Stat Med. 2006 Jan 15;25(1):127-41. doi: 10.1002/sim.2331.
In medical research, continuous variables are often converted into categorical variables by grouping values into two or more categories. We consider in detail issues pertaining to creating just two groups, a common approach in clinical research. We argue that the simplicity achieved is gained at a cost; dichotomization may create rather than avoid problems, notably a considerable loss of power and residual confounding.

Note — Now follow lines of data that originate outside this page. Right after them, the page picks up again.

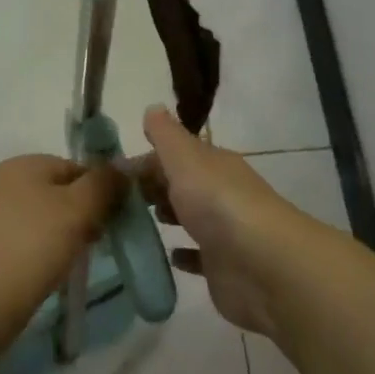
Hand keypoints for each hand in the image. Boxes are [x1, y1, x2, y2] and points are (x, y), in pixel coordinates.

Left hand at [0, 154, 123, 323]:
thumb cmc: (34, 246)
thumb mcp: (79, 209)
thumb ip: (104, 183)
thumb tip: (122, 168)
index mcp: (22, 163)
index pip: (75, 168)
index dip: (98, 192)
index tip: (109, 222)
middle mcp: (2, 180)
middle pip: (58, 190)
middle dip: (80, 214)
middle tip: (93, 243)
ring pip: (42, 215)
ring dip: (62, 233)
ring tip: (71, 260)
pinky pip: (24, 236)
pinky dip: (40, 248)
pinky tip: (47, 270)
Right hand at [132, 107, 317, 336]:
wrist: (262, 265)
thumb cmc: (218, 203)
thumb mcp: (186, 159)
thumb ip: (166, 135)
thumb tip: (153, 107)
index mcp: (213, 164)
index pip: (173, 154)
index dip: (145, 160)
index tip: (112, 174)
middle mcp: (219, 192)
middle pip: (181, 183)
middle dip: (153, 187)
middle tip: (116, 199)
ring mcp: (223, 231)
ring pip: (190, 216)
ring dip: (168, 215)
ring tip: (134, 222)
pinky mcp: (222, 266)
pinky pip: (198, 256)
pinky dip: (183, 254)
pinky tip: (167, 255)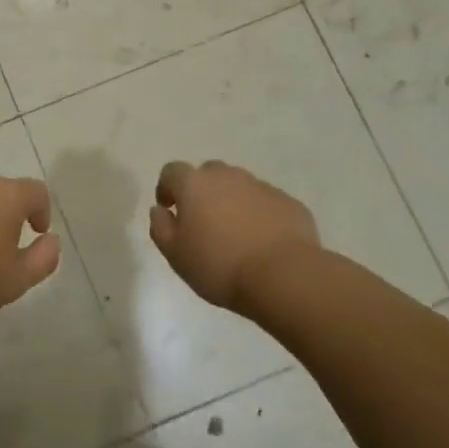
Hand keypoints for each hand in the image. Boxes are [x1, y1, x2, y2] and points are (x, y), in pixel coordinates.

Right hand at [149, 160, 319, 312]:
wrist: (284, 276)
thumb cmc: (219, 266)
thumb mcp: (176, 255)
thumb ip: (160, 228)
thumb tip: (160, 211)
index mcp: (195, 184)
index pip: (172, 171)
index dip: (167, 187)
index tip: (169, 209)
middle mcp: (227, 176)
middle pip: (208, 173)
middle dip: (202, 191)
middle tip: (202, 221)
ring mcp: (261, 186)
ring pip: (239, 186)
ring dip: (231, 202)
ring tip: (234, 233)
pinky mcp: (288, 202)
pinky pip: (265, 202)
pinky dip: (258, 214)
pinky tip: (261, 241)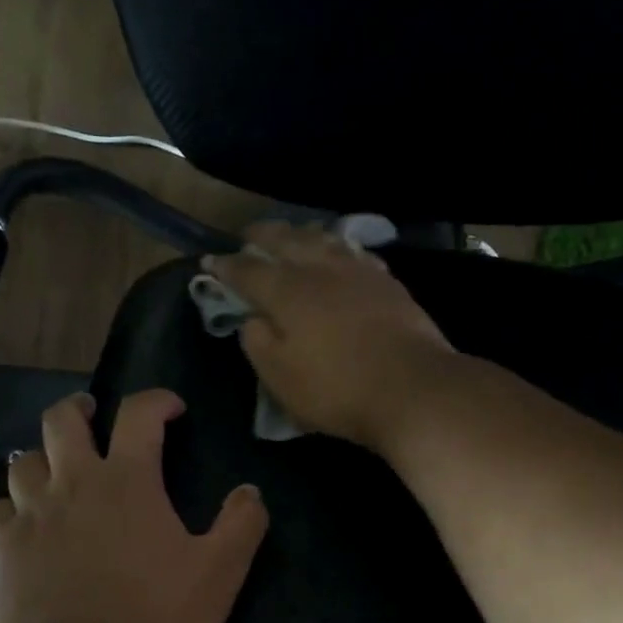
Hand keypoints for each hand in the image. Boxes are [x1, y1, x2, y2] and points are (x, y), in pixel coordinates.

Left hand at [0, 390, 269, 622]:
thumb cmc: (154, 618)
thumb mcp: (218, 574)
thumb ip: (241, 526)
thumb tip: (250, 491)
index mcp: (127, 481)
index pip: (139, 414)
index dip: (156, 400)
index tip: (171, 408)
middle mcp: (72, 484)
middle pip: (61, 420)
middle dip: (78, 409)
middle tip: (90, 416)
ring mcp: (29, 514)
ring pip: (23, 462)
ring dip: (42, 460)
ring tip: (55, 474)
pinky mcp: (0, 549)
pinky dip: (12, 510)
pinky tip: (23, 527)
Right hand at [203, 223, 454, 451]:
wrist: (412, 388)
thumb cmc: (336, 388)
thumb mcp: (280, 377)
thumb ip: (257, 342)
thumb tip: (251, 318)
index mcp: (287, 291)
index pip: (248, 271)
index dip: (227, 267)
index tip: (210, 262)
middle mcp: (321, 270)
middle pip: (287, 241)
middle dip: (263, 236)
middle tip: (249, 235)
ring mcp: (358, 272)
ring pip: (324, 240)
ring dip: (302, 234)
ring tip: (293, 234)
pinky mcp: (388, 283)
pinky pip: (355, 253)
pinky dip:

In addition, the use of a data-derived 'optimal' cutpoint leads to serious bias. We illustrate the impact of dichotomization of continuous predictor variables using as a detailed case study a randomized trial in primary biliary cirrhosis. Dichotomization of continuous data is unnecessary for statistical analysis and in particular should not be applied to explanatory variables in regression models.
在医学研究中,连续变量常常通过将数值分组为两个或更多类别而转换为分类变量。我们详细考虑与仅创建两个组相关的问题,这是临床研究中的一种常见方法。我们认为,所实现的简单性是以一定代价换来的;二分法可能会产生而非避免问题,尤其是会导致相当大的效能损失和残余混杂。此外,使用数据衍生的“最优”切点会导致严重偏差。我们以原发性胆汁性肝硬化的一项随机试验作为详细案例研究,来说明连续预测变量二分法的影响。连续数据的二分法对于统计分析而言并无必要,尤其不应应用于回归模型中的解释变量。